En janvier 2021, la cour d’appel régionale d’Istanbul a annulé l’acquittement d’Osman Kavala et de huit autres personnes, et un nouveau procès a débuté en mai 2021. Entretemps, les acquittements prononcés dans une autre affaire liée aux manifestations du parc Gezi - le procès Çarşı, concernant 35 supporters de football - ont également été annulés en appel. Au cours de l’été 2021, les deux affaires ont été fusionnées à la faveur d’une procédure juridiquement douteuse. À la suite de cette fusion, un procès collectif contre 52 accusé·e·s s’est ouvert en octobre 2021. En février 2022, une quatrième audience a eu lieu, peu après le lancement officiel par le Conseil de l’Europe d’une procédure en manquement pour non-exécution de l’arrêt Kavala c. Turquie rendu par la Cour européenne des droits de l’homme (CEDH) ; les affaires ont ensuite été à nouveau séparées à la demande du parquet. La sixième et dernière audience s’est achevée le 25 avril 2022.
Ces poursuites à caractère politique et les condamnations iniques prononcées à leur issue montrent à quel point le contrôle de l’exécutif et l’influence du politique sur le système judiciaire sont devenus généralisés et systématiques en Turquie. Les tribunaux acceptent régulièrement des actes d’inculpation sans fondement pour placer en détention et condamner des personnes et des groupes que le gouvernement considère comme des opposants politiques, en l’absence d’éléments convaincants - voire de tout élément - tendant à prouver des activités répréhensibles. Cela a notamment été le cas dans le contexte de la tentative de coup d’État de juillet 2016.

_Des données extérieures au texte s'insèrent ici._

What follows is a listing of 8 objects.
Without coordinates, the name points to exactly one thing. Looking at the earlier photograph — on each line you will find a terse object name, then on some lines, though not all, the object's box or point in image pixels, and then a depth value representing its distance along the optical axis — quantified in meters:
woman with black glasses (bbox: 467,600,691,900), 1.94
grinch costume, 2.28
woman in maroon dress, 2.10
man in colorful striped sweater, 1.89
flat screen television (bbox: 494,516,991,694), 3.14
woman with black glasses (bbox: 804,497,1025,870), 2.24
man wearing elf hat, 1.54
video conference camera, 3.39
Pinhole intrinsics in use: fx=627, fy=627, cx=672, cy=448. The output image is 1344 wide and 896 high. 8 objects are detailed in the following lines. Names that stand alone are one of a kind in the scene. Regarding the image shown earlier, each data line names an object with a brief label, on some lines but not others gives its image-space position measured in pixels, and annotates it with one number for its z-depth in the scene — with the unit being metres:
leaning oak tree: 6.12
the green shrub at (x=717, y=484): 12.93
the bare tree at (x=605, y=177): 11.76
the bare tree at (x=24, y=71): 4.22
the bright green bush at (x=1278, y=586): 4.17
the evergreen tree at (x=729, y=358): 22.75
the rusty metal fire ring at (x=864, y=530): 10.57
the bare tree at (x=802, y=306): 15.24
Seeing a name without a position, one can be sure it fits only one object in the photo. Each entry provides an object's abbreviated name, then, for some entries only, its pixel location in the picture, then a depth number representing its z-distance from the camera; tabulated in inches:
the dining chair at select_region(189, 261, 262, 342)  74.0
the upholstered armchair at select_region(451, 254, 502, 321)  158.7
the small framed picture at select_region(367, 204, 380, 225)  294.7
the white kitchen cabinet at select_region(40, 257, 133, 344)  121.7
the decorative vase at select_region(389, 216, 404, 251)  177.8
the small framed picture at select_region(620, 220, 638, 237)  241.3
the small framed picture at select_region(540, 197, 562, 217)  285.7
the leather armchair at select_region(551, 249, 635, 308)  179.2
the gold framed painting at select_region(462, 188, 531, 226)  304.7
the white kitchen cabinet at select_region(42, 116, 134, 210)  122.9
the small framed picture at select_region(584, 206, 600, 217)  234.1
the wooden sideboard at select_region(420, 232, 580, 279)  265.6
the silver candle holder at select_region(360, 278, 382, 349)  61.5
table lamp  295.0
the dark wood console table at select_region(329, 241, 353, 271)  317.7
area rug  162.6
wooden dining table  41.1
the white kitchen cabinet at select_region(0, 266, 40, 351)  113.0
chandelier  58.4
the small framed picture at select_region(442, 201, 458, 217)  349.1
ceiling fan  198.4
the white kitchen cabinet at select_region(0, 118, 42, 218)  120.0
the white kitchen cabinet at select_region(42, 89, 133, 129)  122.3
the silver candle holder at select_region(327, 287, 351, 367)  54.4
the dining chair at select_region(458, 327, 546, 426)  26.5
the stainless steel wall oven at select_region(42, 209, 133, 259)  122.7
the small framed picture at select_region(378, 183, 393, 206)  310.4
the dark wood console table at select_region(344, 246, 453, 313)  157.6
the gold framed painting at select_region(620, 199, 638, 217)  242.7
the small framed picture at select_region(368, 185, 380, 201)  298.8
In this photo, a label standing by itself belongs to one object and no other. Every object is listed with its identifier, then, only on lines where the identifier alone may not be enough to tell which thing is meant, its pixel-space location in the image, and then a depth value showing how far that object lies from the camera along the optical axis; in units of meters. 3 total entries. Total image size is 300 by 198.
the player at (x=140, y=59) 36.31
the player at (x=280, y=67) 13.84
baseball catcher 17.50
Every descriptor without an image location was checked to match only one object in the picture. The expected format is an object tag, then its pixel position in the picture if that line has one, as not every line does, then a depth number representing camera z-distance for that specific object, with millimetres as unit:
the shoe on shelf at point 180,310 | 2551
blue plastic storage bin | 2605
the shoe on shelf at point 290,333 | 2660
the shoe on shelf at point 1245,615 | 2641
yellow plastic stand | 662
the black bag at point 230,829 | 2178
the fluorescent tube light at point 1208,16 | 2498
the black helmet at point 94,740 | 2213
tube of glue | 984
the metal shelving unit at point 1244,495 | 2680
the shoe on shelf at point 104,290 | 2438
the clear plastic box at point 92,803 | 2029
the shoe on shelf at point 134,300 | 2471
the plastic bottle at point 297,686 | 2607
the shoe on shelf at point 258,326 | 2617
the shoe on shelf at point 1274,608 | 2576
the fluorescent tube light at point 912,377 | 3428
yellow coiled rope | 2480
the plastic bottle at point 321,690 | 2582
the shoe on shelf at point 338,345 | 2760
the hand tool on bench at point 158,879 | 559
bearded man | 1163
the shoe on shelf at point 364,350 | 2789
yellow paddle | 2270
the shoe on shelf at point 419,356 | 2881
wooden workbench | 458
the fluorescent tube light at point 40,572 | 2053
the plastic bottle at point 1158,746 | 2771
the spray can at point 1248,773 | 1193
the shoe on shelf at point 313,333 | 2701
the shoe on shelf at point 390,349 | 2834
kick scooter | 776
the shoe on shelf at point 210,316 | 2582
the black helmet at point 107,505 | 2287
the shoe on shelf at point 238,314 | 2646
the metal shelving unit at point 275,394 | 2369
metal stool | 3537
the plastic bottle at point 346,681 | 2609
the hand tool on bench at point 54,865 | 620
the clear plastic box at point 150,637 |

La condamnation d’avril 2022 a été prononcée alors qu’aucun élément de preuve digne de foi ne permettait d’étayer les accusations portées contre Osman Kavala et ses coaccusé·e·s. Il s’agit de la dernière affaire en date illustrant clairement le manque chronique d’indépendance du pouvoir judiciaire en Turquie. La Cour européenne des droits de l’homme, dans son arrêt de décembre 2019, a estimé que les autorités turques avaient non seulement bafoué le droit d’Osman Kavala à la liberté et à la sécurité, mais aussi qu’elles poursuivaient le but inavoué de le réduire au silence et de dissuader les autres défenseur·e·s des droits humains de mener leurs activités légitimes.
Bien que le Comité des ministres du Conseil de l’Europe, en février 2022, ait décidé d’engager officiellement une procédure en manquement contre la Turquie parce que celle-ci refusait de se conformer à l’arrêt de la CEDH et de libérer immédiatement Osman Kavala, la justice turque a condamné cet homme à la réclusion à perpétuité sans possibilité de libération conditionnelle. En tant qu’État membre du Conseil de l’Europe, la Turquie est tenue de mettre en œuvre les arrêts de la Cour, qui ont un caractère contraignant. Son refus persistant d’appliquer cet arrêt de la CEDH devrait être perçu comme un signal d’alarme quant au non-respect par le pouvoir judiciaire turc des normes internationales et européennes relatives aux droits humains et à l’état de droit.